# Problem description
Set down the whole listing below exactly. The pictures stay out.

——

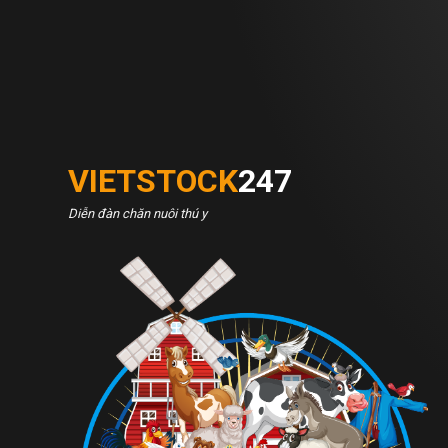
VIETSTOCK
247
Diễn đàn chăn nuôi thú y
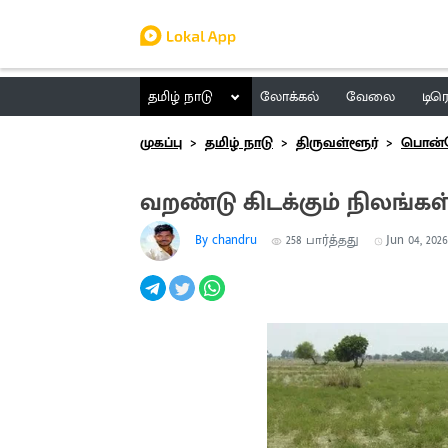
தமிழ் நாடு
லோக்கல்
வேலை
டிர
முகப்பு
தமிழ் நாடு
திருவள்ளூர்
பொன்
வறண்டு கிடக்கும் நிலங்க
By chandru
258
பார்த்தது
Jun 04, 2026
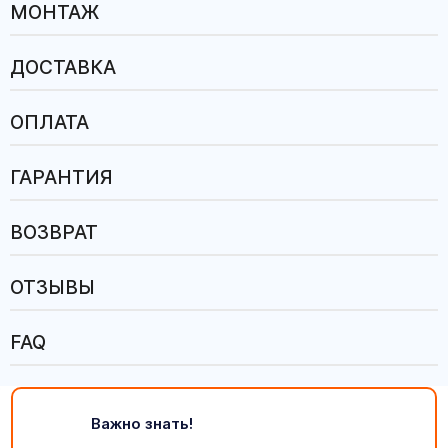
МОНТАЖ
ДОСТАВКА
ОПЛАТА
ГАРАНТИЯ
ВОЗВРАТ
ОТЗЫВЫ
FAQ
Важно знать!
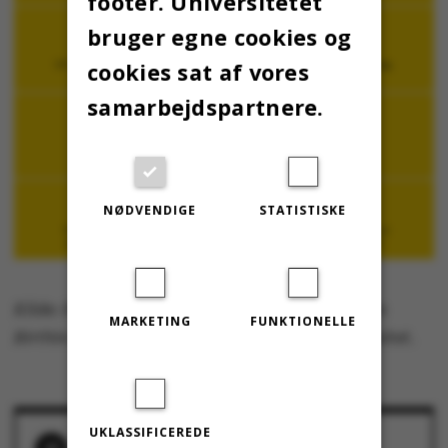
footer. Universitetet
bruger egne cookies og
cookies sat af vores
samarbejdspartnere.
NØDVENDIGE
STATISTISKE
Kilde: Personalejuridisk konsulent Jens Kristian
MARKETING
FUNKTIONELLE
Birthin fra valgsekretariatet på Aarhus Universitet.
UKLASSIFICEREDE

——

# Answer for this exercise
VIETSTOCK
247
Diễn đàn chăn nuôi thú y
தமிழ் நாடு
லோக்கல்
வேலை
டிர
முகப்பு
தமிழ் நாடு
திருவள்ளூர்
பொன்
வறண்டு கிடக்கும் நிலங்க
By chandru
258
பார்த்தது
Jun 04, 2026
МОНТАЖ
ДОСТАВКА
ОПЛАТА
ГАРАНТИЯ
ВОЗВРАТ
ОТЗЫВЫ
FAQ
Важно знать!
footer. Universitetet
bruger egne cookies og
cookies sat af vores
samarbejdspartnere.
NØDVENDIGE
STATISTISKE
Kilde: Personalejuridisk konsulent Jens Kristian
MARKETING
FUNKTIONELLE
Birthin fra valgsekretariatet på Aarhus Universitet.
UKLASSIFICEREDE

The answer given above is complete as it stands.